Hi, Joseph. So I just want to make sure I understand the math. Back on I guess it was the 30th of June you guys in that Phase 1 cohort noted 34 of 36 participants had demonstrated overall immunological responses. And I think I heard you say, it's now 38 of 38. So I guess the question, I just wanted to make sure I understand what's going on with the patient numbers. Did you enroll more patients? Because I think there were a couple of patients as I remember that dropped out because they were COVID positive. Just help us understand the bridge from the dataset on the 30th to now please. Thanks.

Yeah. Thanks for that question. And certainly, this requires some clarification. No, we haven't added any more subjects to the dataset, but we have the luxury of having additional time to rerun those samples, and where samples are unavailable find the next time point. So looking at holistically both in week six and week eight, we're able to make those response judgments a little more wisely. Now of the 40, one person did drop out totally unrelated to the vaccination or the trial. She just can't find the transportation to the sites. So that's one person. And one person did confirm consistently to have at a baseline antibody responses to nuclear protein and other viral proteins indicating that he/she was previously exposed to SARS-CoV-2. All the other 38 people we were able to evaluate their immune responses. So where we have positioned preliminary immune response on June 30 we have a lot more data to be more confirmatory in all 38 subjects who are available for evaluating in this first two cohort study.

Speaker 12

I'm sorry, but were those COVID positive patients included?

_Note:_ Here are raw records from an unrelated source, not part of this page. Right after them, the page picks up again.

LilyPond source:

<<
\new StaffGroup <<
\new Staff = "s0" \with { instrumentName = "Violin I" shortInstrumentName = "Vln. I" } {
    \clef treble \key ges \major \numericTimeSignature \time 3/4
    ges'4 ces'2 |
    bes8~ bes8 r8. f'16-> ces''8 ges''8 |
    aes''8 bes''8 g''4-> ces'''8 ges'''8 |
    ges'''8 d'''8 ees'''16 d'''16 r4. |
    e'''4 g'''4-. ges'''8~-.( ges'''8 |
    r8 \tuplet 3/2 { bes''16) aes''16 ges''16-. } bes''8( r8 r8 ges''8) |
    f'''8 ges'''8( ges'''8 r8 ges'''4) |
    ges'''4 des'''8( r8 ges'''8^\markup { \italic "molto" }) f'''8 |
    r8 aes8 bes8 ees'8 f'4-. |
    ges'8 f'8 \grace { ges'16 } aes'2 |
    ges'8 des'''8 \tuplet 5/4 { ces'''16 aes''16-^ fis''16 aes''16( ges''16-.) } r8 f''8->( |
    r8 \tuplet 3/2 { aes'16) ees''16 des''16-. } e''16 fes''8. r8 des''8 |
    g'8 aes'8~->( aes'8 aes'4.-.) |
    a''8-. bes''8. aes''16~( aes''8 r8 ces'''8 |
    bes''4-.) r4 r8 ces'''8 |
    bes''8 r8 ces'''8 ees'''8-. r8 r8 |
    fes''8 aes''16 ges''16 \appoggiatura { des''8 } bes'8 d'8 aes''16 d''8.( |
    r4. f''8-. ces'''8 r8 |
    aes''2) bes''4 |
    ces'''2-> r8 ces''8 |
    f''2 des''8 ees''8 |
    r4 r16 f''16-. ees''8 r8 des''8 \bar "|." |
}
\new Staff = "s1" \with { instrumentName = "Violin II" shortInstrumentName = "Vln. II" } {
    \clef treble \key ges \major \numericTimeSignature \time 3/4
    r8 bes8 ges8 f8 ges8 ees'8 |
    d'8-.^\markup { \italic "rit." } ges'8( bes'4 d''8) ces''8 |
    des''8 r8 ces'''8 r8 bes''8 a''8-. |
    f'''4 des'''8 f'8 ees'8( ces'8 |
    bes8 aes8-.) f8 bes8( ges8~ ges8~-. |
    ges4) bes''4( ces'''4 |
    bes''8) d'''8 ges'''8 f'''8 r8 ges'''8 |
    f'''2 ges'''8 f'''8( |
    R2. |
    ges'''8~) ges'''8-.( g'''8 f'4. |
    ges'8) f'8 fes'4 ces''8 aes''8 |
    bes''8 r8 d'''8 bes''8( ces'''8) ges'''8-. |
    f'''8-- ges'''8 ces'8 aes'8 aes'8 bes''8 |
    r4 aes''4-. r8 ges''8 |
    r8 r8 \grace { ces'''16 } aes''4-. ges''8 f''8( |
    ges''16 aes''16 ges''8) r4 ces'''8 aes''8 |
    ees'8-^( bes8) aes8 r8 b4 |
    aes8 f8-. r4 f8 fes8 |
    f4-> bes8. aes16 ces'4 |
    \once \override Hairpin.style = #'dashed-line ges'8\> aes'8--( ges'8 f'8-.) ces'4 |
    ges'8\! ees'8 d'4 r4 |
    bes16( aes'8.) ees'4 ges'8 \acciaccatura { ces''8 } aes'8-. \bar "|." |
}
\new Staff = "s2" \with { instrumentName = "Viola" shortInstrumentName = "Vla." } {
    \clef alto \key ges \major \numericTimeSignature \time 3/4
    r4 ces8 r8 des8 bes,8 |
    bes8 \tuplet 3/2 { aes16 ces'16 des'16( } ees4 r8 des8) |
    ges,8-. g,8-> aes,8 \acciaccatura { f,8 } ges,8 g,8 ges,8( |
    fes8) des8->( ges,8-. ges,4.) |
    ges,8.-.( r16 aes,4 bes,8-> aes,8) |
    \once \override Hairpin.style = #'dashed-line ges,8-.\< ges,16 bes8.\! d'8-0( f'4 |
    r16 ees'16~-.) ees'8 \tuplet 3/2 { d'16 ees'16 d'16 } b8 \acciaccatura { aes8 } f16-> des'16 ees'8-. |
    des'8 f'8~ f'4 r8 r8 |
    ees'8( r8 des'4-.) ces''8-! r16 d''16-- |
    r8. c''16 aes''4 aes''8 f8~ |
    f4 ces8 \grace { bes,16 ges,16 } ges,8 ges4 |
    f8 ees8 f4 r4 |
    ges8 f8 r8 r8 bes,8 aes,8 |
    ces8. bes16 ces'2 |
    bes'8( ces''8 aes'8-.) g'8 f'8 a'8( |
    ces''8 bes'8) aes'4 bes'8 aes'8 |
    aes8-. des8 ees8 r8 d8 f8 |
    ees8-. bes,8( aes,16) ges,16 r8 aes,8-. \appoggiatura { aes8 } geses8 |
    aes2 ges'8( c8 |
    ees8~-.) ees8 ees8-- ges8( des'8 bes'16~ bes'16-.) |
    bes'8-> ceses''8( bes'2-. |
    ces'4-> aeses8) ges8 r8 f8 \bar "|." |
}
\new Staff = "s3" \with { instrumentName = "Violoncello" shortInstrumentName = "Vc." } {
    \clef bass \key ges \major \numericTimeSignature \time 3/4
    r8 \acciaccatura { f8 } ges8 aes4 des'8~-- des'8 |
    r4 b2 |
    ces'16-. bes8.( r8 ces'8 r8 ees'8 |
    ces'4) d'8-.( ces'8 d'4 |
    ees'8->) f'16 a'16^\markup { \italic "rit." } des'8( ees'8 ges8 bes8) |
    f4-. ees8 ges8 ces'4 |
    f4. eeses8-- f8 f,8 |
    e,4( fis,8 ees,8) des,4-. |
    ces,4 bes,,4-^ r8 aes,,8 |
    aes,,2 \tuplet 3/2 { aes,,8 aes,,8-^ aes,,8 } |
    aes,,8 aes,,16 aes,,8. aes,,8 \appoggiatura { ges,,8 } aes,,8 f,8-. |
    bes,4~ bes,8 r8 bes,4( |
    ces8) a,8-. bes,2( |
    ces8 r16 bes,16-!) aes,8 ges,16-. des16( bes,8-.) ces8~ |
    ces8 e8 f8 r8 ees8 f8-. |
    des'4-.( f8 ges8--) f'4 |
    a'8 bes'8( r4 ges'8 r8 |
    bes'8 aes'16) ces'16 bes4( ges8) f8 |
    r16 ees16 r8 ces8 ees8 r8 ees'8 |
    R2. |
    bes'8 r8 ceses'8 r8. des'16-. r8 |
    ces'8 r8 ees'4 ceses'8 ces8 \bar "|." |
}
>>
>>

No. One person was confirmed and so we did not include that person into the evaluation because they had very high baseline immune responses at entry. So one person dropped for unrelated reason, one person was COVID positive. So that's 38.

Speaker 12

Oh, I'm sorry your press release on the 30th talk. I think you talked to three patients being excluded due to prior COVID.

So two persons were suspected and ended up not being confirmed, so again that's why we say preliminary analysis on those things.

Operator

And this will conclude our question-and-answer session. I'd like to turn the conference back over to Joseph Kim for any closing remarks.

Great. Thank you very much. We look forward to staying in touch obviously and sharing more updates on our COVID-19 studies, as well as all of the other important milestones including REVEAL and GBM OS18 data. So please stay tuned. Have a great night and stay safe. Thank you very much.

Operator

The conference has now concluded. Thank you for attending today's presentation. You may now disconnect your lines at this time.